----- Records

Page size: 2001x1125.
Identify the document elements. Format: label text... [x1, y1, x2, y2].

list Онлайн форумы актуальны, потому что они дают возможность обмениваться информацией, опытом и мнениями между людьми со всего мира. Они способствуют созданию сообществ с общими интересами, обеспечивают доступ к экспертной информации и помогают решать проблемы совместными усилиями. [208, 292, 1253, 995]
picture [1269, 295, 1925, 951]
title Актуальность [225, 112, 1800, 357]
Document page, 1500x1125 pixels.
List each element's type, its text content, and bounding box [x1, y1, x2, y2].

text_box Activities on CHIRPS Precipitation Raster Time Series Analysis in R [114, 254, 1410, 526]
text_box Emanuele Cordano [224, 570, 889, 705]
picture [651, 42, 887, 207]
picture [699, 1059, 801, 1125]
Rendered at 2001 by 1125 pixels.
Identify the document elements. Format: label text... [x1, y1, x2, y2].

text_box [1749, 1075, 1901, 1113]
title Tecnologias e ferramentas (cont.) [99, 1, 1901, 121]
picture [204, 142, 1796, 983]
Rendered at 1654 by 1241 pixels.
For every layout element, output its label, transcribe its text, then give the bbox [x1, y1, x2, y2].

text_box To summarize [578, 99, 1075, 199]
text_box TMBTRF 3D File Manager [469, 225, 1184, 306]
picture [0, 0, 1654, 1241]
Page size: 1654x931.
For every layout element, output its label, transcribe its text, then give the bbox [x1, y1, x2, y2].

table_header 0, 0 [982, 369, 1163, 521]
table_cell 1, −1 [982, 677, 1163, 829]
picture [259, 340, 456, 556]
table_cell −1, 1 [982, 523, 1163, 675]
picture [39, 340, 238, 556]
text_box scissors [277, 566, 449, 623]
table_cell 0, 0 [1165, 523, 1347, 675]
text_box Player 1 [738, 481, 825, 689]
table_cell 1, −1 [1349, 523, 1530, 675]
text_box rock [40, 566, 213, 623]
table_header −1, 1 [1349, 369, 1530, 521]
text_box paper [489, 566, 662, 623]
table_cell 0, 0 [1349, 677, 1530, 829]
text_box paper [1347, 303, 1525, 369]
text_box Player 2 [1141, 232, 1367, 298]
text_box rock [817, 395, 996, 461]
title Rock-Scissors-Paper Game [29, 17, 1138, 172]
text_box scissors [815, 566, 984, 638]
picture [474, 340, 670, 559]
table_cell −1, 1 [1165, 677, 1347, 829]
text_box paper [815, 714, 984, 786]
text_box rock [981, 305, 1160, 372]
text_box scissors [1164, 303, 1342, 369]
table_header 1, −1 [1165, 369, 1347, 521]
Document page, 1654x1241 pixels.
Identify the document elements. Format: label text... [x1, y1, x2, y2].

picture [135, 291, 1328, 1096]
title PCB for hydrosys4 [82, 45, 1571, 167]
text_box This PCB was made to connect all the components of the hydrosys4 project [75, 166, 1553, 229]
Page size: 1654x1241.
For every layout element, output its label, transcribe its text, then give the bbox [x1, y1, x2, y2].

----------

Stated goal ->
Can you rewrite the rows above, replacing every "bbox" with "bounding box" and keeping everything else the same?

Full output ->
Page size: 2001x1125.
Identify the document elements. Format: label text... [x1, y1, x2, y2].

list Онлайн форумы актуальны, потому что они дают возможность обмениваться информацией, опытом и мнениями между людьми со всего мира. Они способствуют созданию сообществ с общими интересами, обеспечивают доступ к экспертной информации и помогают решать проблемы совместными усилиями. [208, 292, 1253, 995]
picture [1269, 295, 1925, 951]
title Актуальность [225, 112, 1800, 357]
Document page, 1500x1125 pixels.
List each element's type, its text content, and bounding box [x1, y1, x2, y2].

text_box Activities on CHIRPS Precipitation Raster Time Series Analysis in R [114, 254, 1410, 526]
text_box Emanuele Cordano [224, 570, 889, 705]
picture [651, 42, 887, 207]
picture [699, 1059, 801, 1125]
Rendered at 2001 by 1125 pixels.
Identify the document elements. Format: label text... [x1, y1, x2, y2].

text_box [1749, 1075, 1901, 1113]
title Tecnologias e ferramentas (cont.) [99, 1, 1901, 121]
picture [204, 142, 1796, 983]
Rendered at 1654 by 1241 pixels.
For every layout element, output its label, transcribe its text, then give the bounding box [x1, y1, x2, y2].

text_box To summarize [578, 99, 1075, 199]
text_box TMBTRF 3D File Manager [469, 225, 1184, 306]
picture [0, 0, 1654, 1241]
Page size: 1654x931.
For every layout element, output its label, transcribe its text, then give the bounding box [x1, y1, x2, y2].

table_header 0, 0 [982, 369, 1163, 521]
table_cell 1, −1 [982, 677, 1163, 829]
picture [259, 340, 456, 556]
table_cell −1, 1 [982, 523, 1163, 675]
picture [39, 340, 238, 556]
text_box scissors [277, 566, 449, 623]
table_cell 0, 0 [1165, 523, 1347, 675]
text_box Player 1 [738, 481, 825, 689]
table_cell 1, −1 [1349, 523, 1530, 675]
text_box rock [40, 566, 213, 623]
table_header −1, 1 [1349, 369, 1530, 521]
text_box paper [489, 566, 662, 623]
table_cell 0, 0 [1349, 677, 1530, 829]
text_box paper [1347, 303, 1525, 369]
text_box Player 2 [1141, 232, 1367, 298]
text_box rock [817, 395, 996, 461]
title Rock-Scissors-Paper Game [29, 17, 1138, 172]
text_box scissors [815, 566, 984, 638]
picture [474, 340, 670, 559]
table_cell −1, 1 [1165, 677, 1347, 829]
text_box paper [815, 714, 984, 786]
text_box rock [981, 305, 1160, 372]
text_box scissors [1164, 303, 1342, 369]
table_header 1, −1 [1165, 369, 1347, 521]
Document page, 1654x1241 pixels.
Identify the document elements. Format: label text... [x1, y1, x2, y2].

picture [135, 291, 1328, 1096]
title PCB for hydrosys4 [82, 45, 1571, 167]
text_box This PCB was made to connect all the components of the hydrosys4 project [75, 166, 1553, 229]
Page size: 1654x1241.
For every layout element, output its label, transcribe its text, then give the bounding box [x1, y1, x2, y2].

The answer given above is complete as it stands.